• Requisito 1:
Transcreva fielmente a parte do excerto sobre A Voz do Operário que começa nas palavras com "O fim da ditadura" e termina em "prestado pela instituição.".
• Requisito 2:
Responda às seguintes perguntas com base no excerto sobre A Voz do Operário.
(a) Quantos trabalhadores tem a instituição?
(b) Em que ano foram suspensos os apoios do Ministério da Educação para o auxílio a famílias carenciadas?
(c) Em que mês foram os responsáveis da instituição recebidos pela ministra?
• Requisito 3:
Escreva a continuação do excerto sobre A Voz do Operário a partir do ponto em que termina.

• Excerto do texto:
■ ■ ■ ■

Disponibilizando a vertente de ensino profissional e cursos livres de acesso universitário, A Voz do Operário reúne uma vasta biblioteca, fruto de legados culturais à instituição, e cria serviços médicos de várias especialidades, incluindo um consultório dentário. Com o 25 de Abril de 1974, a instituição ganha um novo alento, surgindo então o centro de convívio para a terceira idade, a creche e o jardim-de-infância, enquanto os anfiteatros e a sala de espectáculos se tornam palco de reuniões culturais e artísticas, característica que se mantém até hoje.
O fim da ditadura trouxe consigo a massificação do ensino e a Voz do Operário passou a incorporar todos os alunos, deixando de ser exclusivamente a escola dos filhos dos operários e passou a receber alunos de todas as origens sociais, resultando actualmente numa população diversificada a nível económico e social, embora predominem as camadas com rendimentos mais baixos.
Um presente onde as lutas continuam… Actualmente, A Voz do Operário dispõe de um posto médico e de um balneário público, mantendo as actividades de creche, de jardim-de-infância, de centro de convívio graças a um protocolo com o Ministério do Trabalho e da Solidariedade Social, que apoia igualmente o auxílio domiciliário a idosos e acamados prestado pela instituição.
Com 130 trabalhadores e perto de 500 alunos, em que mais de 70 por cento são oriundos de famílias carenciadas, segundo António Navarro, presidente da IPSS, a Voz do Operário à semelhança de muitas instituições de solidariedade debate-se com o problema de financiamento. A suspensão em 2003 dos apoios que o Ministério da Educação dava à instituição para o auxílio a famílias carenciadas fez com que fosse acumulado um prejuízo que ascende aos “800 mil euros”, segundo António Navarro.
“Após termos dirigido à senhora ministra três cartas desde o início do ano, finalmente fomos recebidos em Março, um encontro em que a senhora ministra nos deixou a promessa que iria reatar todo este processo”, explica o responsável, que diz aguardar “a todo o momento pelo fim da injustiça”. O dirigente reconhece que a falta de apoios “pode colocar em causa, dentro de meses, algumas das actividades” que a instituição desenvolve nos sectores educativo, cultural, social e desportivo.

■ ■ ■ ■

• Registos selecionados:

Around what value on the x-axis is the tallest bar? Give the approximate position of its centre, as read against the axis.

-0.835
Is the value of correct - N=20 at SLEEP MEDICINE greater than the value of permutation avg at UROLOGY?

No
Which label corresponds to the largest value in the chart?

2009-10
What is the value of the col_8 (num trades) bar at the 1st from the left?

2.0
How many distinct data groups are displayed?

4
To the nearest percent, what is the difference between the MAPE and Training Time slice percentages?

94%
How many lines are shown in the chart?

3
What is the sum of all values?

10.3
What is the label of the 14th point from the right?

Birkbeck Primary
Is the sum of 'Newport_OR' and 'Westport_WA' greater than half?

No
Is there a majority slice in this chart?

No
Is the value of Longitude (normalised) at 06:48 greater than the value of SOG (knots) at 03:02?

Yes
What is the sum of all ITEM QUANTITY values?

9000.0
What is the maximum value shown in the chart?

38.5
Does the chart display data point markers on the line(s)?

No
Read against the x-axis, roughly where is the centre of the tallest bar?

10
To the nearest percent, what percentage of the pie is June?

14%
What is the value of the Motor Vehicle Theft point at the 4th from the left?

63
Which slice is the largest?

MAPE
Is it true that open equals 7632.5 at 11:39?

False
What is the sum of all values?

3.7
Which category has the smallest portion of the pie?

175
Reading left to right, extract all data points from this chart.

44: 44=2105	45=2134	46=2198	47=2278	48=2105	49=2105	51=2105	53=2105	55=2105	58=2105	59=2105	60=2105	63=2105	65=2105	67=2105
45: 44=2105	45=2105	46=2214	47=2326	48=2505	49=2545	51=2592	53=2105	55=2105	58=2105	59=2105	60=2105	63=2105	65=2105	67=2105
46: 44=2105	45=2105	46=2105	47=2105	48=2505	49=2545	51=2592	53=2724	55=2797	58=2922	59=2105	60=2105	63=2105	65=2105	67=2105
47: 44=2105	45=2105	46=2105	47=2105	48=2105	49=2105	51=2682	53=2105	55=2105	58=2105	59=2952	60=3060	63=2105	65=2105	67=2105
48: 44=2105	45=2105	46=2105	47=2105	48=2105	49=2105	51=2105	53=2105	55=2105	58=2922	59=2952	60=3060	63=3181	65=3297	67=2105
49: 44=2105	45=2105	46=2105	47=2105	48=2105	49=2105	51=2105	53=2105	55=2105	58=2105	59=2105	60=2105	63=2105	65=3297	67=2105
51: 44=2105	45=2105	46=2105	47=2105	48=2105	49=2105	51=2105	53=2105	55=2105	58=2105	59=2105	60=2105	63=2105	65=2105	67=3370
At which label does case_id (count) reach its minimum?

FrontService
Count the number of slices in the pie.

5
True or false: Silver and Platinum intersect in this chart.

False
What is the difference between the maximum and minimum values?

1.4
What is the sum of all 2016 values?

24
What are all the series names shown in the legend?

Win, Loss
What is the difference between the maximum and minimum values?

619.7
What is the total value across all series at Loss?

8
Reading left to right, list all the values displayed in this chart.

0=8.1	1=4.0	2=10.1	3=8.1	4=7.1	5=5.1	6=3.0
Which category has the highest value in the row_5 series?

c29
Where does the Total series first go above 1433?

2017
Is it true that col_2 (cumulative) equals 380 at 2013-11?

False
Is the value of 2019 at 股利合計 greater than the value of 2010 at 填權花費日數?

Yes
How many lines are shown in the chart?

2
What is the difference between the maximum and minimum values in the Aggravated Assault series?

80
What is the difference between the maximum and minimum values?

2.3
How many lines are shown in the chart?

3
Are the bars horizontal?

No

■ ■ ■ ■

• Resposta esperada 1:
O fim da ditadura trouxe consigo a massificação do ensino e a Voz do Operário passou a incorporar todos os alunos, deixando de ser exclusivamente a escola dos filhos dos operários e passou a receber alunos de todas as origens sociais, resultando actualmente numa população diversificada a nível económico e social, embora predominem as camadas com rendimentos mais baixos.
Um presente onde as lutas continuam… Actualmente, A Voz do Operário dispõe de um posto médico e de um balneário público, mantendo as actividades de creche, de jardim-de-infância, de centro de convívio graças a um protocolo com o Ministério do Trabalho e da Solidariedade Social, que apoia igualmente o auxílio domiciliário a idosos e acamados prestado pela instituição.

• Resposta esperada 2:
(a) 130 trabalhadores.
(b) Em 2003.
(c) Em março.

• Resposta esperada 3:
As comemorações dos seus 125 anos de actividade serviram de mote para o lançamento de uma campanha de solidariedade que pretende angariar 500 mil euros para investir em novos projectos. A verba já tem destino, nomeadamente, a remodelação e ampliação da creche e do jardim-de-infância da instituição”, afirma o presidente. Outro dos objectivos é a construção de um elevador que sirva o salão de festas da instituição, tendo sido assinado em Fevereiro um protocolo nesse sentido com a Câmara Municipal de Lisboa, que assumirá também os custos das obras nos acessos ao ascensor, que se destina sobretudo aos mais velhos com dificuldades de mobilidade. O alargamento dos balneários dos ginásios faz igualmente parte das metas a alcançar pela instituição. No final do ano, em Novembro, está prevista a realização de um grande espectáculo no Pavilhão Atlântico, com a presença de artistas de renome, como Carlos do Carmo, cujas receitas reverterão na totalidade para a associação, adiantou o responsável.
Em ano de comemorações, António Navarro salienta sobretudo a “relação próxima entre todos”, que considera até uma “imagem de marca”. Muitos alunos entram para a creche com poucos meses de vida e ficam até à conclusão do nono ano de escolaridade. A ligação entre os alunos das escolas e os idosos do centro de convívio é também incentivada. “As crianças participam nas festas, fazem cartazes e convivem com os mais velhos, ao mesmo tempo que aprendem e vivem experiências novas”, diz o responsável.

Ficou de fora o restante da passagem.